When you see a circle with a slash symbol instead of the Apple logo, it means your Mac couldn't find a valid System Folder to start up from.
If you're using your Mac at a school or business, it might be trying to start from the wrong version of OS X. Contact your IT department for more help.
If this is your personal Mac, try reinstalling OS X by using OS X Recovery.
If you set a firmware password on your Mac, you might see a lock icon at startup if you try to start your Mac from another volume like an external drive or OS X Recovery. Enter your firmware password to continue starting up.
If you see a spinning globe instead of an Apple logo, it means your Mac is starting from a network-based startup disk like Netboot or Internet Recovery instead of a connected or built-in startup disk. If you didn't mean for your Mac to start this way, press and hold the power key to turn off your Mac. Then, press the power key again to start up normally.

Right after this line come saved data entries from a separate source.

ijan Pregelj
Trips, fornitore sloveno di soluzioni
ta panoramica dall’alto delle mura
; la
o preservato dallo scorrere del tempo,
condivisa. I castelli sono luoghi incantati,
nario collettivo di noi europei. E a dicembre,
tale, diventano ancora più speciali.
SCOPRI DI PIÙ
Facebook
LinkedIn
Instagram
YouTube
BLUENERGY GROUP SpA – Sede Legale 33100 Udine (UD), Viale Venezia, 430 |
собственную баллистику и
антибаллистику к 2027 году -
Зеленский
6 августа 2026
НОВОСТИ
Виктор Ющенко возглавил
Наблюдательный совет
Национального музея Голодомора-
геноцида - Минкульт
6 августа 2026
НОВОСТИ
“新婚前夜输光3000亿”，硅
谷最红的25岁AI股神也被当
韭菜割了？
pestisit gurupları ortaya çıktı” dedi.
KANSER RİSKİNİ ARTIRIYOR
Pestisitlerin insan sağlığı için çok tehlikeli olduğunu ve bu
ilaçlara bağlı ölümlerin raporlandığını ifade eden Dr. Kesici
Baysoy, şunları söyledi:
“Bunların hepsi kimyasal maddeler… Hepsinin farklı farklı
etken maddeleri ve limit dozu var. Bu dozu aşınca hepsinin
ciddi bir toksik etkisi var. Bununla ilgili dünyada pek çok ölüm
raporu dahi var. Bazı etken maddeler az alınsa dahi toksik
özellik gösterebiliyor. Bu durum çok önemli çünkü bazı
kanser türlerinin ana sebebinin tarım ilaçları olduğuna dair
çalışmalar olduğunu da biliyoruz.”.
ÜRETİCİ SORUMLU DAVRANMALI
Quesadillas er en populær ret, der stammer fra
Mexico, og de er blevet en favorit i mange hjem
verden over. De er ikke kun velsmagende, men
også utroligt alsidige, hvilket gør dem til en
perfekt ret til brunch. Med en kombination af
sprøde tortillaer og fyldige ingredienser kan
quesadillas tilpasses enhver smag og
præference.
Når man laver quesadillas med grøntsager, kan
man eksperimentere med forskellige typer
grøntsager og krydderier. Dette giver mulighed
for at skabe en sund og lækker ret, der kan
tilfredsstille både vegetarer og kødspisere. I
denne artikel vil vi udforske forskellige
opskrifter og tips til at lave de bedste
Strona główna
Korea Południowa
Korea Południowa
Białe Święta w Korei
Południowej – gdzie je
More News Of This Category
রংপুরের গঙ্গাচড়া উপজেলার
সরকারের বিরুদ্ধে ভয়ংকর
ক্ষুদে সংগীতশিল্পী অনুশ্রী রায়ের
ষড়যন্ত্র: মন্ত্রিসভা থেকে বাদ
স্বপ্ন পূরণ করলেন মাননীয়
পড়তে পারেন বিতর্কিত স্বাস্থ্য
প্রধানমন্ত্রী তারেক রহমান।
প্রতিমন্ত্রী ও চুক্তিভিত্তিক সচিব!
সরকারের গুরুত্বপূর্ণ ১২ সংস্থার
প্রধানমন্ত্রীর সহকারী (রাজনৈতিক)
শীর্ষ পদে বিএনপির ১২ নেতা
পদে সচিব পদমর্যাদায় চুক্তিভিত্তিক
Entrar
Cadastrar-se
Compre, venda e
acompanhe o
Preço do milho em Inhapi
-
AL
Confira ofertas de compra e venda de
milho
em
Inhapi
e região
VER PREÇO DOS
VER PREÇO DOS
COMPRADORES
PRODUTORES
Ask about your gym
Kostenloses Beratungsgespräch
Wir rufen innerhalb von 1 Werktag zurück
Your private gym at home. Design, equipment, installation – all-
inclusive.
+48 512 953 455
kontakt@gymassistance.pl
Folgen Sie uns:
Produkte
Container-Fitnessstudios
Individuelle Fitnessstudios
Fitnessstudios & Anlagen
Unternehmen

If your Mac always starts to a spinning globe and you're at a school or business, check with your IT department for more information. There may be a server on your network that your Mac is trying to start from. If this is your personal Mac, try starting from OS X Recovery to check your startup disk and OS X.
If you see a battery icon appear on the screen instead of an Apple logo, it means the battery in your notebook Mac is too low to start up. Connect the power adapter to charge your Mac's battery, then try starting up again.
If you lock your Mac using Find My Mac, your screen shows a four or six digit lock screen at startup. Your Mac doesn't continue starting up until you enter the code that you set.